Question about holograms (Star Trek related)

I was reading a joke about Star Trek the other day and for some reason it got me thinking about the film where the Borg and over running the Enterprise (I think it is First Contact) and the go back in time. Anyway, that is not important.

In this movie, Picard kills two of the Borg on the holodeck using a tommy gun from a story about a gangster. He says (I’m paraphrasing cause I can’t remember exactly) “If you disable the safety protocols, even a holographic bullet can kill”.

Can it? How?

If this just another example of ST making something up as a plot device, or is there some real science behind this? Also, how is it possible for holographic people to interact with humans (touching them as the doctor does on Voyager)? Again, is this possible or just made up?
Rick

In our real world, there’s no such thing as a free-standing hologram (yet, and maybe there never will be); you can’t project light onto empty air.

And in the world of ST, the holograms on the holodeck are solid (in a sense); the technology is supposed to be related to the transporter and the replicator, so yes, a solid projected object could do harm (but it’s fiction.

I do realise it is fiction.

I just wanted to know if it was based on any tiny little shred of fact.

Star Trek physics: The holodeck uses a combination of “free standing” holograms (light projected from the walls that somehow appears to be reflected from nonexistent objects in the room), force fields (invisible forces that seem to be exerted by nonexistent objects in the room), and replicator/transporter technology (actual objects created from vats of raw molecules). The “safety protocols” are rules in the holodeck computer that prevent force fields and replicated objects from hurting the human participants - when disabled, a bullet (whether replicated or simulated by force fields and holograms) can tear right through you.

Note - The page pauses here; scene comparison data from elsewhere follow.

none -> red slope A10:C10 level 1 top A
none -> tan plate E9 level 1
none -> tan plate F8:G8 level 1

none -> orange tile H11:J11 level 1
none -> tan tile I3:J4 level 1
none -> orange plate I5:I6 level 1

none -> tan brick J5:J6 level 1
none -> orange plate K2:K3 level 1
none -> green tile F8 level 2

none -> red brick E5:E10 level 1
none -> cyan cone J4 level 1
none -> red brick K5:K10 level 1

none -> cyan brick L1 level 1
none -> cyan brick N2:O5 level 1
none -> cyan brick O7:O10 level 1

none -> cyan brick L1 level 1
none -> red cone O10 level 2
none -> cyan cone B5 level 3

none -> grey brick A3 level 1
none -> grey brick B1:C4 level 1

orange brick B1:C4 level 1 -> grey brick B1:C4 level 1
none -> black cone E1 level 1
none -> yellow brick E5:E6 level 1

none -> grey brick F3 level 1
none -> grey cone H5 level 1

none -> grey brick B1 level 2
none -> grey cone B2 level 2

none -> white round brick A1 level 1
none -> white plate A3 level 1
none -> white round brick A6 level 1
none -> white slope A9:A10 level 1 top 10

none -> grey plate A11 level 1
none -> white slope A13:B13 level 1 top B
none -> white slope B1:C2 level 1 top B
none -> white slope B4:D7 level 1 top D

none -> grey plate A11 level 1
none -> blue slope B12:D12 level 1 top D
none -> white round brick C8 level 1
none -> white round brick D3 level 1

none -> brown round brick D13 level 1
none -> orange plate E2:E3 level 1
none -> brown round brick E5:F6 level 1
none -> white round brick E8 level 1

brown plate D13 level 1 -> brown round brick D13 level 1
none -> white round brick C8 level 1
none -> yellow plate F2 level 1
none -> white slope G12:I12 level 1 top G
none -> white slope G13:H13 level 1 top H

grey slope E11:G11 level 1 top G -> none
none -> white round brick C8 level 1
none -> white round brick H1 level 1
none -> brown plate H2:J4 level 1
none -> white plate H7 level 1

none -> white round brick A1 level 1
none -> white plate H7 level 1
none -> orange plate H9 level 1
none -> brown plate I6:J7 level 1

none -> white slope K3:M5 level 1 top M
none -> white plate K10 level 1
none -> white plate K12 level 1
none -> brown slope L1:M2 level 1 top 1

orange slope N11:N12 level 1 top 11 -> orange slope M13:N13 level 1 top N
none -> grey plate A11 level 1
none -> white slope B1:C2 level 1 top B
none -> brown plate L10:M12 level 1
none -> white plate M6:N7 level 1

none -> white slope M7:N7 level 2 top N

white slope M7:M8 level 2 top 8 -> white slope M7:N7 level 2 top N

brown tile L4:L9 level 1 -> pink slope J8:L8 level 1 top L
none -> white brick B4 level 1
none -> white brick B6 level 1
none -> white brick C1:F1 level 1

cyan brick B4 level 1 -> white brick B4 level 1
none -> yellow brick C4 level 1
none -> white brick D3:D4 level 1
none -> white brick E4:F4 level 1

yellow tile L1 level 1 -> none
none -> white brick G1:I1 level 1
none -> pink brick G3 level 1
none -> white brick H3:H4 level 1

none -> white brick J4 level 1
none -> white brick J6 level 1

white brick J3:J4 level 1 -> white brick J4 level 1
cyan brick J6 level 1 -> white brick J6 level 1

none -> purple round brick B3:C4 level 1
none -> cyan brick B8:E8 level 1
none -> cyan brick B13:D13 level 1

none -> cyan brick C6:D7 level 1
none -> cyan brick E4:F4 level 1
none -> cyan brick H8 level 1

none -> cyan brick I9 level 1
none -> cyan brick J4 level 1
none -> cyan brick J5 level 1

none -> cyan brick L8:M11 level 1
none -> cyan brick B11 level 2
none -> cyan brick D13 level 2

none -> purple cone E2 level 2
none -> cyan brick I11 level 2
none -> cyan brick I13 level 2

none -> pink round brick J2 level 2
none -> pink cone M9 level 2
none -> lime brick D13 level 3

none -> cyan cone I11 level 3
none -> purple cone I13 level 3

Real physics: Real 3D holograms are simply light interference patterns recorded as a physical pattern on a surface (glass plate, embossed metal/plastic). When light hits the surface, it forms back into the original pattern of light that recorded the hologram. Since the light reflecting from each angle of the object was recorded when the hologram was created, you can see a 3D image of the object when you view the hologram. Different techniques record light from different angles, so you may not be able to see the object from a full 180 degrees.

However, the image isn’t real. When you look at a hologram it seems like you’re looking through a window at the object, a bizarre window where you see things on your side instead of the opposite side; break the hologram in half, and your window is half the size. But you can’t touch the object because it’s just light, all you can touch is the material it’s been recorded or embossed into.

Free standing holograms, force fields, and replicator technology are all fictional.

Maybe we’ll be able to do it someday using atom holograms instead of light holograms?
http://www.academicpress.com/inscight/03252002/graphb.htm

Free-standing holograms are impossible?

Well, have you ever seen a real-image hologram?

Rather than seeming to exist behind glass, this type of hologram appears free-standing. The only requirement is that the hologram plane be somewhere behind the “floating” image as viewed from your location. For example, if the walls of a room were some kind of advanced flat-screen holographic display, then you certainly could fill that room with 3D holographic objects. Real hologram generators aren’t like little slide projectors. Instead they look like huge LCD panels.

Real-image hologram walls would give some weird effects though. When a real person walked “behind” one of the objects, then from the observers viewpoint, that object would develop a large, human-shaped hole. In other words, a “real-image” holographic object cannot block your view of a genuine solid object. If you reach behind that holographic apple, the apple will vanish and you’ll wind up looking at your empty hand.